Lets say I have a xslt stylesheet like the following:
<?xml version="1.0" encoding="utf-8"?>
<xsl:stylesheet xmlns:xsl="http://www.w3.org/1999/XSL/Transform"
xmlns:exslt="http://exslt.org/common"
exclude-result-prefixes="exslt"
version="1.0">
<xsl:output method="html" encoding="utf-8" indent="no" />
<xsl:variable name="foo" value="'foo'" />
<xsl:variable name="bar" value="'bar'" />
</xsl:stylesheet>
What is the order of execution here? Is it guaranteed that global variable $foo will evaluate before global variable $bar? (If it's dependent on the processing engine, I'm using libxslt).
The order of evaluation is, in general, not guaranteed except where such guarantees follow from dependencies of expressions. For example:
<xsl:variable name="foo" value="123" />
<xsl:variable name="bar" value="456" />
<xsl:variable name="baz" value="$foo + $bar" />
<xsl:variable name="dummy" value="42 div 0" />
<xsl:template match="/">
<xsl:value-of select="$baz"/>
</xsl:template>
Here, it is certain that baz
will get evaluated at some point prior to being output -maybe only immediately before being output, maybe at startup, maybe somewhere in between - and that foo
and bar
will be evaluated before baz
- but the relative order of evaluation for foo
and bar
is not defined.
dummy
is an interesting case. It's not actually used anywhere, and so could be omitted entirely, but, if my understanding of the spec is correct, the processor must nonetheless raise an error as if it was evaluated.
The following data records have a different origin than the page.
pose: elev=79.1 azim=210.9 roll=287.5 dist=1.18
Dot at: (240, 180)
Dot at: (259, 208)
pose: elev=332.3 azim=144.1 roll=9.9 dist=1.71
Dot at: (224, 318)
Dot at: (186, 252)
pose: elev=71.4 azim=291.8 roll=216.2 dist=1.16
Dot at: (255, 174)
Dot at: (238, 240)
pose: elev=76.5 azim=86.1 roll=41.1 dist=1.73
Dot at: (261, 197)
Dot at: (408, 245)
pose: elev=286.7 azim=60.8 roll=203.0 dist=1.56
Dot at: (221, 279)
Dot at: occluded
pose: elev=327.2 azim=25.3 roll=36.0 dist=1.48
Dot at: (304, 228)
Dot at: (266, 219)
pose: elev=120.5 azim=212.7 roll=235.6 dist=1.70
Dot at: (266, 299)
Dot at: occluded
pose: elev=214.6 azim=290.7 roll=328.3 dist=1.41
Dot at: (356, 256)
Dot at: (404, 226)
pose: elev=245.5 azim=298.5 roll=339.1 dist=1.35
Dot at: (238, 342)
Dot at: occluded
At which point it does so is not important, because there's no way to tell from inside XSLT - so dummy
will be evaluated at some unspecified moment during execution (could be the first thing it does, or the last after all output is already generated), but is guaranteed to cause the transformation to fail with an error.
This is all about XSLT and XPath 1.0. In 2.0, it is more relaxed - evaluation isn't even required to happen at all; if processor can obtain a valid result by skipping evaluation of some expressions where otherwise they would result in error, it has a blanket permission to do so.